Les deux décès survenus le 14 avril 2018 ne sont qu’une énième manifestation de la situation de crise que connaît le centre pénitentiaire de Toulouse-Seysses depuis de nombreuses années.

En effet, il convient de rappeler qu’un rapport accablant a été réalisé en mars 2013 par le groupe de travail Prison des sections de Toulouse et de Colomiers de la Ligue des droits de l’Homme (disponible ici : https://www.ldh-france.org/Rapport-sur-la-maison-d-arret-de/). Les auteurs du rapport évoquent une prison de type « orwellien » où la multiplication des caméras, des sas et des fouilles aboutit à des procédures de traitement industriel des personnes détenues, familles et personnels accrédités. En 2013, la Ligue des droits de l’Homme (LDH), dénonçait déjà la surpopulation carcérale, le taux d’occupation s’élevait alors à 134 %, et aujourd’hui le quartier maison d’arrêt de Toulouse-Seysses affiche un taux d’occupation de 166,3 % (1er avril 2018). Comme dans toutes les maisons et quartiers de maisons d’arrêt, la situation empire au détriment de toutes et tous. Dans le rapport la pratique consistant à réveiller les détenus pendant la nuit afin de prévenir les suicides, était l’objet de vives critiques car pouvant donner lieu à des abus. Les cellules d’isolement (mitard) étaient aussi condamnées fermement : et les conditions de détention psychologiquement destructrices du mitard (…). La LDH rappelle également son opposition à toute forme d’isolement disciplinaire quelle qu’elle soit, qu’elle estime comme une peine supplémentaire d’autant plus qu’elle ne fait pas suite a la décision d’un tribunal. Elle peut donc être qualifiée d’arbitraire.
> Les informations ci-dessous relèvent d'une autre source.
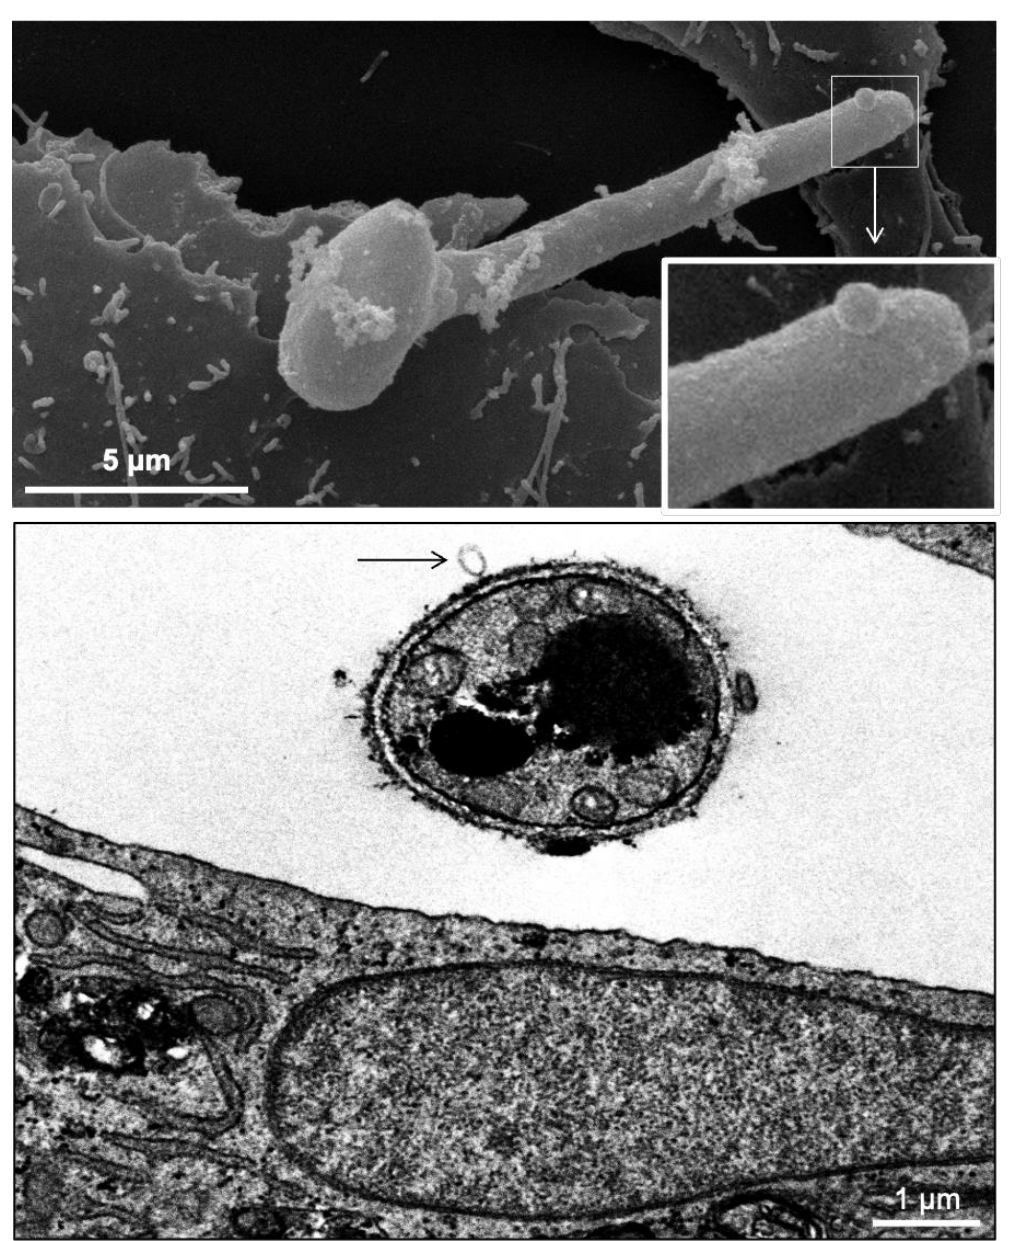
( A ) TEM images demonstrated the presence of vesicles within a membrane invagination in S. minutisporum hyphae. The black circle evidences the invagination. Bar: 1 µ m. ( B , C ) TEM mi- crographs showing vesicle bodies in the extracellular milieu of S. apiospermum hyphae. Arrows evidence the vesicular bodies. cw, cell wall. Bar: 250 nm. ( D ) TEM image of S. apiospermum conidia. The black circle evidences the membrane invagination, and the arrow evidences the vesicular bodies. Cw, cell wall. Bar: 1 µ m.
De surcroît, cet établissement a fait l’objet d’une visite de la députée de la 7ème circonscription de Haute-Garonne membre du groupe La République en Marche le 31 août 2017. La collègue de madame le député a ainsi pu constater une situation chronique de surpopulation carcérale, aggravée par une difficulté à appliquer des aménagements de peines et un manque récurrent de personnel. La députée a indiqué également avoir interpellé la ministre de la justice sur la situation du centre pénitentiaire de Toulouse-Seysses.

En d’autres termes, M. le député s’étonne qu’en dépit des nombreux avertissements notamment de la Ligue des droits de l’Homme, mais aussi du récent constat dressé par une députée de la majorité, aucune mesure n’ait été prise pour cet établissement.

Il rappelle que le Parlement contrôle l’action du Gouvernement, comme il est indiqué à l’article 24 de la Constitution. En outre, au titre de l’article 719 du code de procédure pénale, les parlementaires français sont autorisés à visiter à tout moment les établissements pénitentiaires, et l’objet de cette visite est, comme l’a précisé le Conseil d’État, de permettre aux élus de vérifier que les conditions de détention répondent à l’exigence du respect de la dignité de la personne.

Sur ce double fondement, et au titre de la nécessaire transparence sur les questions ayant trait aux droits fondamentaux, M. le député demande à ce que lui soit transmis tout rapport d’inspection, d’incident concernant ces deux décès survenus d’une part dans une cellule du quartier disciplinaire et d’autre part dans une cellule du service médico-psychologique du centre pénitentiaire de Toulouse-Seysses. Enfin, il souhaite savoir quelles mesures elle entend mettre en place pour résoudre les problèmes de détention au sein de l’établissement pénitentiaire de Toulouse-Seysses. Les personnes placées en détention (prévenus ou condamnés) sont certes privées d’une partie de leur liberté, elles n’en restent pas moins des êtres humains, disposant de droits et dont il faut respecter la dignité.

Le décès d’un prévenu, c’est-à-dire d’une personne encore présumée innocente, au sein d’un établissement pénitentiaire avant que toute justice n’ait pu rendre son jugement, est un drame ineffable.